# Samsung 2014 H5000 and H7000 PDP



## Robert Zohn

Just received an update from Samsung that their 64" H5000 2014 PDP series will be launching in very limited supply the week of 2/24/14. Just 7 weeks after Samsung's CES announcements the 2014 PDP series shipments will commence and we have a good sized allotment allocated to us.

Just want to share with you one very interesting fact, videophiles asked for the best possible picture quality and further said we don't care much for 3D or Smart streaming features, just give us value and picture quality performance. So here it is launching on sale for $1,399, the 2014 64" H5000 1080p PDP with Samsung's well respected Real Black Pro filter.

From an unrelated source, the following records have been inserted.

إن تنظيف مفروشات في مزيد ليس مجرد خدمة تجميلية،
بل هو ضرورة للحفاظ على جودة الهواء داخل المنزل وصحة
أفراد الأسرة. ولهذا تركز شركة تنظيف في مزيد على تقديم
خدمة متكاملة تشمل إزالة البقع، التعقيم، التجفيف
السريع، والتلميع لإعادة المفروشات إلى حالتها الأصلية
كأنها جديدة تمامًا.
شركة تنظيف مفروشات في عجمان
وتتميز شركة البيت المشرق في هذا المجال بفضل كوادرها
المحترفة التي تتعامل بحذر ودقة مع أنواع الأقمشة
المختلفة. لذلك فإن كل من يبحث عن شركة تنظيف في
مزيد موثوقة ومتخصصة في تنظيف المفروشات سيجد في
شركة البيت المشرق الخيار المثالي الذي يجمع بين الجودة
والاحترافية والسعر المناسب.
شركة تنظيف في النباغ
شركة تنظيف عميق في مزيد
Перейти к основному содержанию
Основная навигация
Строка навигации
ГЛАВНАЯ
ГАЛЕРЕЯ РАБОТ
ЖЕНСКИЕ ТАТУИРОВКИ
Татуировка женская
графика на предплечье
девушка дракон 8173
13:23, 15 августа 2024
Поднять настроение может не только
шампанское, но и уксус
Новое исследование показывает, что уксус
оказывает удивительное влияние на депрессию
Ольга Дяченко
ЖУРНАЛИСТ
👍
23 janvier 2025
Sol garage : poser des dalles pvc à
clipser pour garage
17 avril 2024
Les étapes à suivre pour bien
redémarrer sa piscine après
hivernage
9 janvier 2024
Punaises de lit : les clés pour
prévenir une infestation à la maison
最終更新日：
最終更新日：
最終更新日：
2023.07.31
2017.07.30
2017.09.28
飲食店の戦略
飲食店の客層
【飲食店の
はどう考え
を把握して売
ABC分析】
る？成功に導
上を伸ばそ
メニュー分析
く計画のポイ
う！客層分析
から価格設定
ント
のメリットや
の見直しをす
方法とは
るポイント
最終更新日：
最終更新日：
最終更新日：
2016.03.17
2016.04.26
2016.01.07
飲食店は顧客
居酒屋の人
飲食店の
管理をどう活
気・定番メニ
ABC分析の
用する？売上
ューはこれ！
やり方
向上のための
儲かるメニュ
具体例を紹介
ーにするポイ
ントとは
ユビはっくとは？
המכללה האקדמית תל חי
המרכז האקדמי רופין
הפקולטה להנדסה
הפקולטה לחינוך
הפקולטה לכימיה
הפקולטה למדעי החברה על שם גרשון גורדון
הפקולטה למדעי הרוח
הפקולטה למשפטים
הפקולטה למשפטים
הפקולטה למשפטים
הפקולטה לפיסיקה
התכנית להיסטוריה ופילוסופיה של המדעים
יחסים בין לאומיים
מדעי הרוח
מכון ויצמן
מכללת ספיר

Just built this website with more details on this highly anticipated 2014 PDP! Anyone want to jump in and be first?

Enjoy!

-Robert


----------



## mechman

That's a great price Robert! If I needed a display right now I'd jump in head first! :T


----------



## smokarz

That's an awesome price for supposedly an F8500 panel.

I just bought the budget 5300 panel.

If I knew this a couple weeks ago, I would have waited.

:hissyfit:


----------



## Tom Riddle

Very cool. Any news on what will be different for the H7000?


----------



## Robert Zohn

My first allocation of 64" H5000s have shipped and are scheduled to arrive on Tuesday, March 4th. :nerd:

-Robert


----------



## Robert Zohn

I've been testing Samsung's PN64H5000 for a couple days and we're scheduled for David Mackenzie to arrive today for a thorough evaluation and review. At this time I can say it's not likely to have the "Real Black Pro" filter that the F8500 has. When the two sets are powered off and sitting next to each-other the F8500 is darker.

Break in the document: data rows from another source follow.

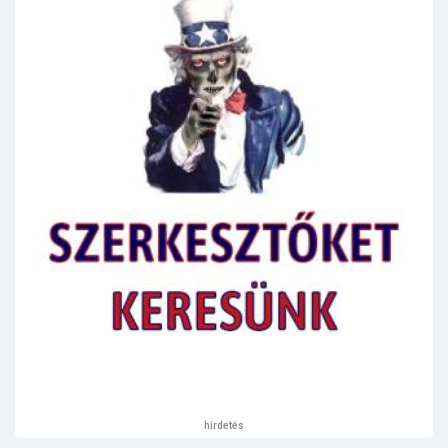
hirdetés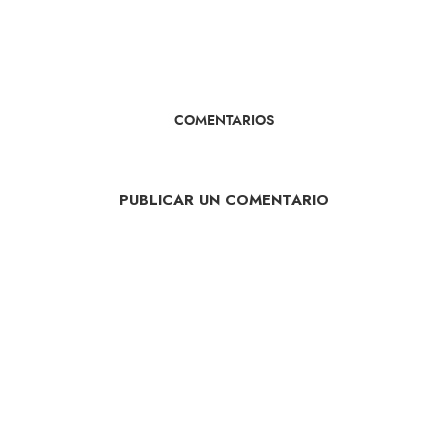
COMENTARIOS
PUBLICAR UN COMENTARIO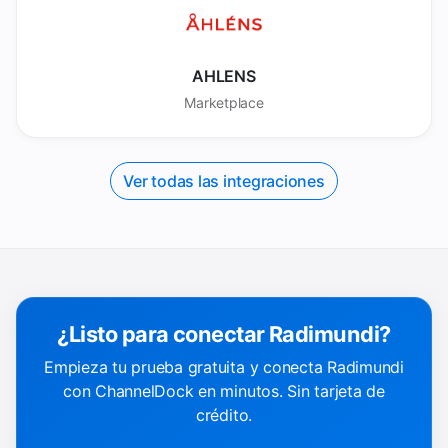
AHLENS
Marketplace
Ver todas las integraciones
¿Listo para conectar Radimundi?
Empieza tu prueba gratuita y conecta Radimundi
con ChannelDock en minutos. Sin tarjeta de
crédito.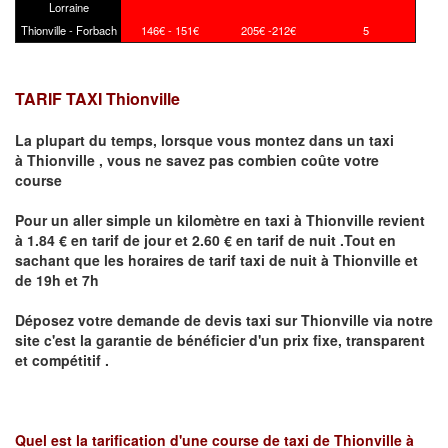
Lorraine
Thionville - Forbach
146€ - 151€
205€ -212€
5
TARIF TAXI Thionville
La plupart du temps, lorsque vous montez dans un taxi
à
Thionville
,
vous ne savez pas combien
coûte
votre
course
Pour un aller simple un kilomètre en taxi à
Thionville
revient
à 1.84 € en tarif de jour et 2.60 € en tarif de nuit .Tout en
sachant que les horaires de tarif taxi de nuit à
Thionville
et
de 19h et 7h
Déposez votre demande de devis taxi sur
Thionville
via notre
site
c'est la garantie de bénéficier
d'un prix fixe, transparent
et compétitif .
Quel est la tarification d'une course de taxi de
Thionville à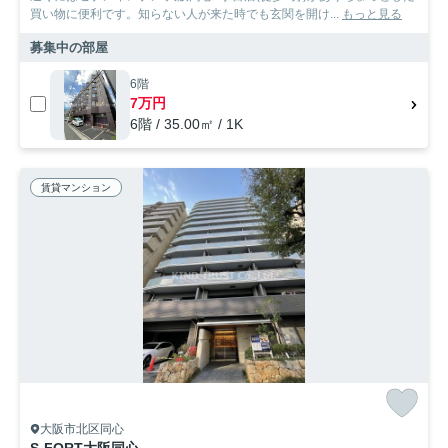
買い物に便利です。知らない人が来た時でも玄関を開け...
もっと見る
募集中の部屋
6階
7万円
6階 / 35.00㎡ / 1K
賃貸マンション
大阪市北区同心
S-FORT大阪同心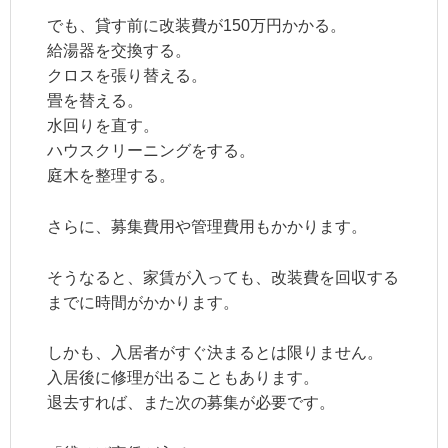
でも、貸す前に改装費が150万円かかる。
給湯器を交換する。
クロスを張り替える。
畳を替える。
水回りを直す。
ハウスクリーニングをする。
庭木を整理する。
さらに、募集費用や管理費用もかかります。
そうなると、家賃が入っても、改装費を回収する
までに時間がかかります。
しかも、入居者がすぐ決まるとは限りません。
入居後に修理が出ることもあります。
退去すれば、また次の募集が必要です。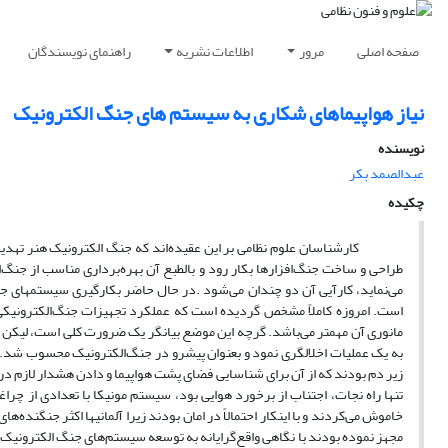
صفحه اصلی
مرور
اطلاعات نشریه
راهنمای نویسندگان
نیاز هواپیماهای شکاری به سیستم های جنگ الکترونیک
نویسنده
عبدالصمد بکر
چکیده
کارشناسان علوم نظامی بر این عقیده‌اند که جنگ الکترونیک هنر تهدیدات
طراحی و ساخت جنگ‌افزارها بکار رود و بالطبع آن بهره‌برداری مناسب از جن
می‌نماید، کارآیی آن دو چندان می‌شود .در حال حاضر بکارگیری سیستمهای جن
است. امروزه کاملاً مشخص گردیده است که عملکرد تجهیزات جنگ‌الکترونی
زیر دم بودند که از آن برای شناسایی فضای پشت هواپیما و دادن هشدار لازم در
تنها راه نجات، اجتناب از برخورد هوایی بود، سیستم مونیکا با تعدادی از چراغ
مجهز نموده بودند با نگاهی واقع‌گرایانه به توسعه سیستم‌های جنگ الکترونیک در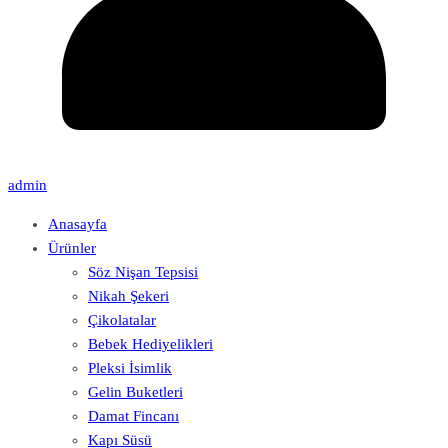
admin
Anasayfa
Ürünler
Söz Nişan Tepsisi
Nikah Şekeri
Çikolatalar
Bebek Hediyelikleri
Pleksi İsimlik
Gelin Buketleri
Damat Fincanı
Kapı Süsü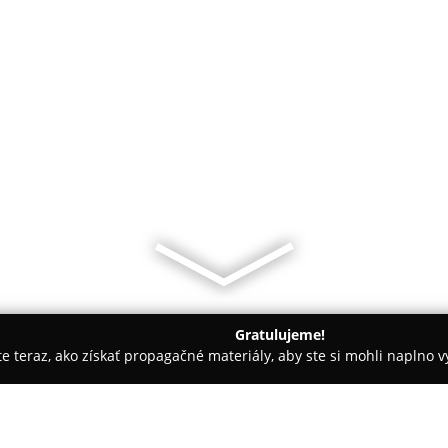
Gratulujeme!
ite teraz, ako získať propagačné materiály, aby ste si mohli naplno 
nční poradcovia, Notárske úrady - Ružomberok
Advokátska kance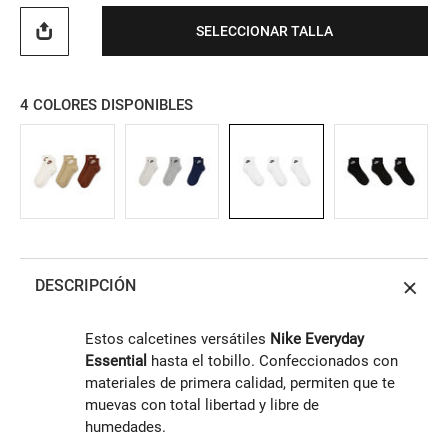
SELECCIONAR TALLA
4
COLORES DISPONIBLES
DESCRIPCIÓN
Estos calcetines versátiles
Nike Everyday
Essential
hasta el tobillo. Confeccionados con
materiales de primera calidad, permiten que te
muevas con total libertad y libre de
humedades.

Much more to come shortly!

-Robert


----------



## dsskid

Robert Zohn said:


> I've been testing Samsung's PN64H5000 for a couple days and we're scheduled for David Mackenzie to arrive today for a thorough evaluation and review. At this time I can say it's not likely to have the "Real Black Pro" filter that the F8500 has. When the two sets are powered off and sitting next to each-other the F8500 is darker.
> 
> Much more to come shortly!
> 
> -Robert


Any impressions/reviews on the H5000?


----------



## Robert Zohn

Our full evaluation will be out tomorrow. This PDP tested very well and much of what we asked for from our 2013 Flat Panel Shootout were addressed and fixed!

-Robert


----------



## Tonto

Wow! That's a great price. I've been saying for years that AVR's should do the same thing (cut back on all the stuff packed inside them that we never use). Just give us quality power/video processing, Audessey & HDMI in's & outs. All the other stuff could be ordered if needed. Come on guy's, drop the prices just like Samsung has done.


----------



## Tom Riddle

I'm interested to see the technical review of the H5000. I'm also very interested in how the H7000 will stack up against the F8500. This is depressing talking about the end of plasma.


----------



## Robert Zohn

H5000 review is up.

http://www.hdtvtest.co.uk/news/pn64h5000-201403143657.htm

Enjoy!

-Robert


----------



## Robert Zohn

Sad news today for plasma lovers.... Samsung decided not to launch the H7000 PDP series.

-Robert


----------



## Tom Riddle

Thanks for the review and the sad news, Robert. Any word on how long they will have the F8500? It appears that if I want to get one, I better scoop one up quick. Still trying to convince my wife to let me put my 65VT30 in the master bedroom.


----------



## Robert Zohn

My Samsung meeting is scheduled for tomorrow afternoon. I'll report back after the meeting.

-Robert


----------